Marion Demonteil est chercheuse post-doctorante au CEET, membre associée du Lise.

Ses recherches visent à analyser les politiques culturelles et touristiques à partir de celles et ceux qui les mettent en œuvre. La principale ligne directrice de ses travaux consiste à penser les agents et agentes de l’État au travail, en interrogeant leurs pratiques en lien avec leurs socialisations.

Dans son travail de thèse, elle a ainsi d’abord retracé les enjeux de la création d’une fonction d’inspection de la culture. Grâce à une méthodologie mixte, la thèse restitue les luttes entre groupes sociaux qui ont accompagné la définition des fonctions de contrôle, tout en donnant à voir l’évolution des pratiques des inspecteurs et inspectrices.

Les recherches menées ensuite ont permis d’approfondir trois dimensions du travail bureaucratique. La première est celle des trajectoires professionnelles, avec les enjeux de promotion et de maintien dans la carrière. La deuxième concerne les transformations de l’emploi public, et les effets différenciés des logiques d’individualisation des carrières.
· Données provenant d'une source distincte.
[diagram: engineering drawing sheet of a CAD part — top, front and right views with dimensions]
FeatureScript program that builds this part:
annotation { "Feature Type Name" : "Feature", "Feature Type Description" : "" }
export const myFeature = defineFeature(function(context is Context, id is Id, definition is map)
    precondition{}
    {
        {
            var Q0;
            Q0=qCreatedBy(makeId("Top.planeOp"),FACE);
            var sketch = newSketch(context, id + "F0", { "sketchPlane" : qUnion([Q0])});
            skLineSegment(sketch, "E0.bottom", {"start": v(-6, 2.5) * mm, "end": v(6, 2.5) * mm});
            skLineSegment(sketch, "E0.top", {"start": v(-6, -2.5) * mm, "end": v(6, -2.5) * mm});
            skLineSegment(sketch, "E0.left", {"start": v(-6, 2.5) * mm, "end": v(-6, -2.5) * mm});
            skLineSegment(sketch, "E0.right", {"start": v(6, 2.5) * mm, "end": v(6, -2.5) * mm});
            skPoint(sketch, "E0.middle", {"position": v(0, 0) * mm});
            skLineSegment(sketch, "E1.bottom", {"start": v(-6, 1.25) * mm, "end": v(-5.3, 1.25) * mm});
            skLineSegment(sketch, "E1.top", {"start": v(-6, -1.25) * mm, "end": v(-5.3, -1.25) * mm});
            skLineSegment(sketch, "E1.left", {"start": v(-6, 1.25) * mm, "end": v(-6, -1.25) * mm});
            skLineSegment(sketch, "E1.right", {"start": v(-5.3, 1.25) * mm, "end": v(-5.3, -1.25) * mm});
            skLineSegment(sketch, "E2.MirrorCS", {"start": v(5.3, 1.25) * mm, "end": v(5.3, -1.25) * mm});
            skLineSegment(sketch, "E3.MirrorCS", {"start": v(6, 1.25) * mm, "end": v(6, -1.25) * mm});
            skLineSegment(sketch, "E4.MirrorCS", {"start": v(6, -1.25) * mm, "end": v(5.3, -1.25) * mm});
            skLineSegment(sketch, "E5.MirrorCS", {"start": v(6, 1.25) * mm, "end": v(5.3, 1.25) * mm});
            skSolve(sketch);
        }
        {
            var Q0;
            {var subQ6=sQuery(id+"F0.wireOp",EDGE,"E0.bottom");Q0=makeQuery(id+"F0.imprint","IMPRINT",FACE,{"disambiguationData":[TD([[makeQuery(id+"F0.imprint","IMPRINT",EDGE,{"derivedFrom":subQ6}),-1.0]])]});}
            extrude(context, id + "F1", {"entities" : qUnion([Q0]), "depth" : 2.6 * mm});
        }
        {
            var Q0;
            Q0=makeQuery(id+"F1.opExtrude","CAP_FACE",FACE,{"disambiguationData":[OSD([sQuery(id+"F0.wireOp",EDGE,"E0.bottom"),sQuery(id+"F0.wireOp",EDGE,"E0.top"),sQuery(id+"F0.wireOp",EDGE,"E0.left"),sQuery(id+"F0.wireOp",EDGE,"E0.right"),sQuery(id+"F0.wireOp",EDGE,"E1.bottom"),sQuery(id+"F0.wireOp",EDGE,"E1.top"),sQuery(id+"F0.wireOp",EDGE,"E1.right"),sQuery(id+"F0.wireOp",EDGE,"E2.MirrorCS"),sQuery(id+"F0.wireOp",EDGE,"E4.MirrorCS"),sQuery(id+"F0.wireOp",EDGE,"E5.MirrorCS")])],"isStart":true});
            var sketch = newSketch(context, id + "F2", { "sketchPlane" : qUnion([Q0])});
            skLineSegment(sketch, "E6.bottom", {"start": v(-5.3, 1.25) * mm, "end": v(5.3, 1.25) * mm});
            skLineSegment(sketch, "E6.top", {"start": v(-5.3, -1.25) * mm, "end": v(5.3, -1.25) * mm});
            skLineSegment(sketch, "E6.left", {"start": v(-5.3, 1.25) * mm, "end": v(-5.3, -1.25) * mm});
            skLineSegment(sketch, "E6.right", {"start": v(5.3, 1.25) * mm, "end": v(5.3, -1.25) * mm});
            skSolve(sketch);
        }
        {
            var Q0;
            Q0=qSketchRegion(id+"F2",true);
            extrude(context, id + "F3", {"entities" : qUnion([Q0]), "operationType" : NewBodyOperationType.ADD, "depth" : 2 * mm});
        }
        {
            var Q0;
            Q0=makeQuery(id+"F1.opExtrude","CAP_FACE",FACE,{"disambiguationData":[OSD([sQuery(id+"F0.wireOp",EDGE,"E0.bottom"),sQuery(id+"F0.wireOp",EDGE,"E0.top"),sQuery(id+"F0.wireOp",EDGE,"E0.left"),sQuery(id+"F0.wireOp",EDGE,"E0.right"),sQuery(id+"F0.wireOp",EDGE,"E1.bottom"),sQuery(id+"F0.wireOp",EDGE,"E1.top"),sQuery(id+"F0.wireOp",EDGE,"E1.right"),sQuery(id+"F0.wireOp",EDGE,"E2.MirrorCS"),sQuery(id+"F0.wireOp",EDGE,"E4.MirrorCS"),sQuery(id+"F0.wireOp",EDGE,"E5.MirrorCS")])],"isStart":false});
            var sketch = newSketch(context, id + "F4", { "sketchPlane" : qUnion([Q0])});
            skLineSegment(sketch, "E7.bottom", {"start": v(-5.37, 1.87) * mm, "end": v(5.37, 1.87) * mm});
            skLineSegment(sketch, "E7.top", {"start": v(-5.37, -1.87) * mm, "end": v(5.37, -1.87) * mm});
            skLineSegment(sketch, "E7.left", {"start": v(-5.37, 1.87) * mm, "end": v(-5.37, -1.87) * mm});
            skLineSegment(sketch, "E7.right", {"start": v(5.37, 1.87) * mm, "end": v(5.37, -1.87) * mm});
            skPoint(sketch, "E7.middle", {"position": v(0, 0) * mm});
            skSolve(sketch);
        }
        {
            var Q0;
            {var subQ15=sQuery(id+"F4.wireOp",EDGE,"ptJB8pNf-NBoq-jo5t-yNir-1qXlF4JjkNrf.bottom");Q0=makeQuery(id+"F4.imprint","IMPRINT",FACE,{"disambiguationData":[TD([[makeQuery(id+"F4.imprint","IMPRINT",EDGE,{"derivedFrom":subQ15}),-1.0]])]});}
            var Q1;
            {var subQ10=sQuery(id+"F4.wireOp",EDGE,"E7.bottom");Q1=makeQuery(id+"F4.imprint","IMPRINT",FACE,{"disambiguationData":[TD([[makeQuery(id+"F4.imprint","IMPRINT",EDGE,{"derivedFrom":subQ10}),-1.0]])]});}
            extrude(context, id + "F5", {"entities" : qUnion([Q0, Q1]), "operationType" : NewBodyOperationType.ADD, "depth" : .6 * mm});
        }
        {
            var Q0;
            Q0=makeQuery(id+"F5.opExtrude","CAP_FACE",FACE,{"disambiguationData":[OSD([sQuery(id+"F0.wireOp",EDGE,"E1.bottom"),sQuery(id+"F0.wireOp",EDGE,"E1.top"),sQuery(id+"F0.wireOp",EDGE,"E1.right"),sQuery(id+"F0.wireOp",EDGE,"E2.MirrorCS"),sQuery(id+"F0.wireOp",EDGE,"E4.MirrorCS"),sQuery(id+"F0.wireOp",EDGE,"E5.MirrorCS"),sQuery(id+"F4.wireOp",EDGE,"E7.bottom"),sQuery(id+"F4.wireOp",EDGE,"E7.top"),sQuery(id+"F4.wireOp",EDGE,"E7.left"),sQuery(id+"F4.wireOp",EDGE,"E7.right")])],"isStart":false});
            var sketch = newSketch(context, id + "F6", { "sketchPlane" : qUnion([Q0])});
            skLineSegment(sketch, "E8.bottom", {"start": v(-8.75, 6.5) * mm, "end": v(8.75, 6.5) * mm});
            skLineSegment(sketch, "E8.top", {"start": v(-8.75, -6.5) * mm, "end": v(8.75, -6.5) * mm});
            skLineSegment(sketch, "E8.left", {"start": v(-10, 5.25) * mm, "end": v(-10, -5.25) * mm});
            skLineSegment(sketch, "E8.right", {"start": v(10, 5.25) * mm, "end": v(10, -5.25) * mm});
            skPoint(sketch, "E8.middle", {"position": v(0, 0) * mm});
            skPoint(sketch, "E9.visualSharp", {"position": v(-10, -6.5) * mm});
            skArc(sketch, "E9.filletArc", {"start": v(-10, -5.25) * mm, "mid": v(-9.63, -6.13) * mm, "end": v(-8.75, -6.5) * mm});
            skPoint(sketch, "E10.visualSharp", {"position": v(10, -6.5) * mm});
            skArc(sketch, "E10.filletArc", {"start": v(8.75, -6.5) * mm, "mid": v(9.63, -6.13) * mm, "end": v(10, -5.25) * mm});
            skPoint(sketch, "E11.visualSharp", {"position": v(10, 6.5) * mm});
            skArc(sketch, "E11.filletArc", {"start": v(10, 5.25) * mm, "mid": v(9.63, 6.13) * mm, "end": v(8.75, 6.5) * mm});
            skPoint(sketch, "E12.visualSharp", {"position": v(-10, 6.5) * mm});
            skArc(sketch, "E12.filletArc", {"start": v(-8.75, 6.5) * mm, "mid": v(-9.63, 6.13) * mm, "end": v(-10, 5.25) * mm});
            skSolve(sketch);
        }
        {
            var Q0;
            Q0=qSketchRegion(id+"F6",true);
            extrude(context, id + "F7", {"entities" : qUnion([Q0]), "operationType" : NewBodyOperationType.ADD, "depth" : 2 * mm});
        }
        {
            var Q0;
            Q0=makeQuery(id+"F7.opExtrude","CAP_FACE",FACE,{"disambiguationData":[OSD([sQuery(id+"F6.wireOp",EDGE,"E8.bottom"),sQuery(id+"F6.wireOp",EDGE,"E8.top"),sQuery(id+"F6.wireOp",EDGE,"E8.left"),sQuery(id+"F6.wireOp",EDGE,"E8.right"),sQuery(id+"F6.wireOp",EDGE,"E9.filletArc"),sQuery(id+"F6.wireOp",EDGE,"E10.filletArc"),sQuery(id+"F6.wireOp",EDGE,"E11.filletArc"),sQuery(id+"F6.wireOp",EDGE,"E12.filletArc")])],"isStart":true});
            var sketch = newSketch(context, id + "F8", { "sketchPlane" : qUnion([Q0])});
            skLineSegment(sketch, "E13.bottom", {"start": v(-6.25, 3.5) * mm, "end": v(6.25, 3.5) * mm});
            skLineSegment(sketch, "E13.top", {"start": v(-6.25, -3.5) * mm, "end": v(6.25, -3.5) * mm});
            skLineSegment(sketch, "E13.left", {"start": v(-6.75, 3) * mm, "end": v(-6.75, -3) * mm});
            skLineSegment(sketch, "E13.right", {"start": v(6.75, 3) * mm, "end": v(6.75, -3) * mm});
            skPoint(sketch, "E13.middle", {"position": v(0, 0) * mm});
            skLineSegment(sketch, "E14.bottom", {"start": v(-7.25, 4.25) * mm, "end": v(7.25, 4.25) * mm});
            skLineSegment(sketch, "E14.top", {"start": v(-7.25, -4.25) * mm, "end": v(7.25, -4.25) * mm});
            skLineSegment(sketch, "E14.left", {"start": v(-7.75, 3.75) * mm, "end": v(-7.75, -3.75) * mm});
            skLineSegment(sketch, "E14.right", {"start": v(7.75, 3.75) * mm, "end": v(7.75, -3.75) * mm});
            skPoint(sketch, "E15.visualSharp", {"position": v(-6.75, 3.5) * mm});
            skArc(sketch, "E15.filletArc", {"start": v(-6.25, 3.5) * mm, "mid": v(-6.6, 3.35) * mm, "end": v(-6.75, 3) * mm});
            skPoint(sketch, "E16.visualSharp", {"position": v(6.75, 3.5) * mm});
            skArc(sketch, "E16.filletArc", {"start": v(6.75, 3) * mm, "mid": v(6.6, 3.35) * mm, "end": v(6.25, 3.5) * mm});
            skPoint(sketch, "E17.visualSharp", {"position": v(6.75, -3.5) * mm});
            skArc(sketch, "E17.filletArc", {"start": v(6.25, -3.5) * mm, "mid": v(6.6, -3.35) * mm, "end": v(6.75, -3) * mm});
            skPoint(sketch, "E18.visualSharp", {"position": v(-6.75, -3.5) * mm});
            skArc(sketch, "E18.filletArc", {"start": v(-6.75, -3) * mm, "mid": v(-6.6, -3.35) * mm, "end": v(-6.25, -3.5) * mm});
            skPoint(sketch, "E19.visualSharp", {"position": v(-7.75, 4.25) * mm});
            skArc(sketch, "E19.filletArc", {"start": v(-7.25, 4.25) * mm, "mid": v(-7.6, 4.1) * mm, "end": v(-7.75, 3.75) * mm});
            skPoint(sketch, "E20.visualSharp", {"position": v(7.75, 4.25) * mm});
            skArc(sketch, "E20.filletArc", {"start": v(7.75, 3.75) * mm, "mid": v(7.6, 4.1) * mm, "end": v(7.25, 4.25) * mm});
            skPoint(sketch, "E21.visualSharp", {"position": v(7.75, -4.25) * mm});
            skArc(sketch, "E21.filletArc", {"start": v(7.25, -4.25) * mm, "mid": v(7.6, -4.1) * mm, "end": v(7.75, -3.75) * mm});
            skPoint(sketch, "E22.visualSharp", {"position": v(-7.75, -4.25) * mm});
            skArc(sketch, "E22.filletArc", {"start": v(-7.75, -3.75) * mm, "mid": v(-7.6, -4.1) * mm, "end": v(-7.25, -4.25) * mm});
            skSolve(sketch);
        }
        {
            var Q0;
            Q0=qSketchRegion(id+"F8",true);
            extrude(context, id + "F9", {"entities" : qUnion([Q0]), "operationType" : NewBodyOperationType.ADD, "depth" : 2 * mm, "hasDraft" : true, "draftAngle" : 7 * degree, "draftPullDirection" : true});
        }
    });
La troisième dimension interroge plus spécifiquement ce que le travail administratif fait aux professions artistiques, notamment à travers la question de l’hétéronomisation et de la promotion de nouveaux critères de la professionnalité dans ce secteur.

Au CEET, elle consacre plus précisément une recherche à la question du maintien dans la carrière des guides-conférenciers et guides-conférencières. Si la crise sanitaire a eu pour conséquence l’effondrement économique du secteur du tourisme, elle a également révélé la fragilité des conditions d’emploi et la perte d’attractivité des métiers de la restauration, de l’hôtellerie, du voyage et de l’animation. Valables pour l’ensemble du secteur, ces constats sont tout particulièrement vérifiés chez les guides conférenciers et guides conférencières. Caractérisées par des contrats courts, la surreprésentation du statut d’indépendant et le recours à de multiples employeurs, voire par une diversification de l’activité, ces professions supposent en outre des conditions de travail difficiles (rythme décalé et effort physique en particulier). Emblématiques du tourisme, ces activités forment un observatoire des modalités de maintien dans la carrière en contexte d’allongement de la vie professionnelle, de précarisation des conditions d’emploi et de brouillage des frontières de l’activité.